[Transcribed page contents]
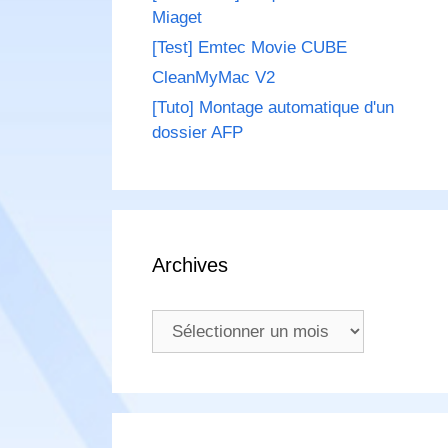
Miaget
[Test] Emtec Movie CUBE
CleanMyMac V2
[Tuto] Montage automatique d'un
dossier AFP
Archives
Archives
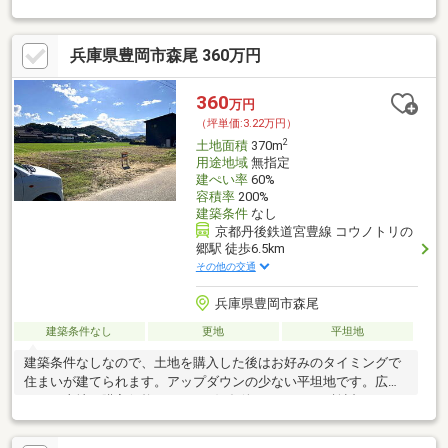
兵庫県豊岡市森尾 360万円
360
万円
（坪単価:3.22万円）
2
土地面積
370m
用途地域
無指定
建ぺい率
60%
容積率
200%
建築条件
なし
京都丹後鉄道宮豊線 コウノトリの
郷駅 徒歩6.5km
その他の交通
兵庫県豊岡市森尾
建築条件なし
更地
平坦地
建築条件なしなので、土地を購入した後はお好みのタイミングで
住まいが建てられます。アップダウンの少ない平坦地です。広々
とした土地で購入価格360万円と好条件です。ぜひご検討してみ
てはいかがでしょうか。不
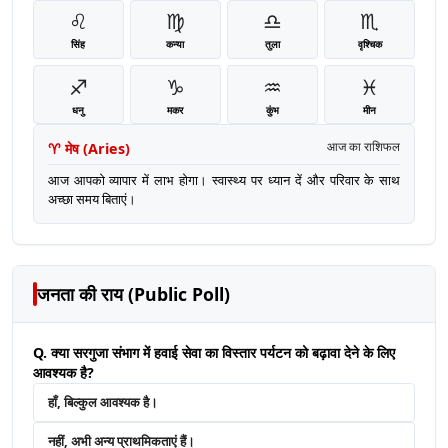
♌
♍
♎
♏
सिंह
कन्या
तुला
वृश्चिक
♐
♑
♒
♓
धनु
मकर
कुंभ
मीन
♈
मेष
(
Aries
)
आज का राशिफल
आज आपको व्यापार में लाभ होगा। स्वास्थ्य पर ध्यान दें और परिवार के साथ
अच्छा समय बिताएं।
जनता की राय (Public Poll)
Q. क्या सरगुजा संभाग में हवाई सेवा का विस्तार पर्यटन को बढ़ावा देने के लिए
आवश्यक है?
हाँ, बिल्कुल आवश्यक है।
नहीं, अभी अन्य प्राथमिकताएं हैं।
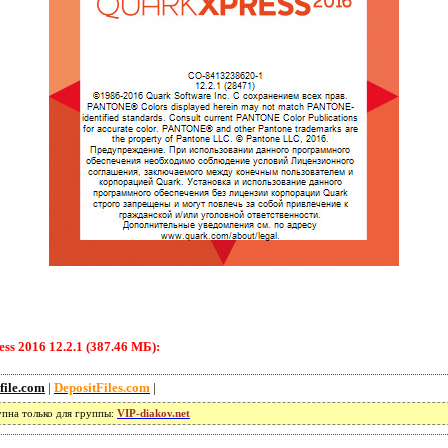
s 2016 12.2.1 (387.46 МБ):
file.com
|
DepositFiles.com
|
упна только для группы:
VIP-diakov.net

Exercise goal >> Write out, word for word, the line containing "s 2016 12.2.1" and all the lines after it in the entries above, and nothing more.

Written reply >>
s 2016 12.2.1 (387.46 МБ):
file.com
|
DepositFiles.com
|
упна только для группы:
VIP-diakov.net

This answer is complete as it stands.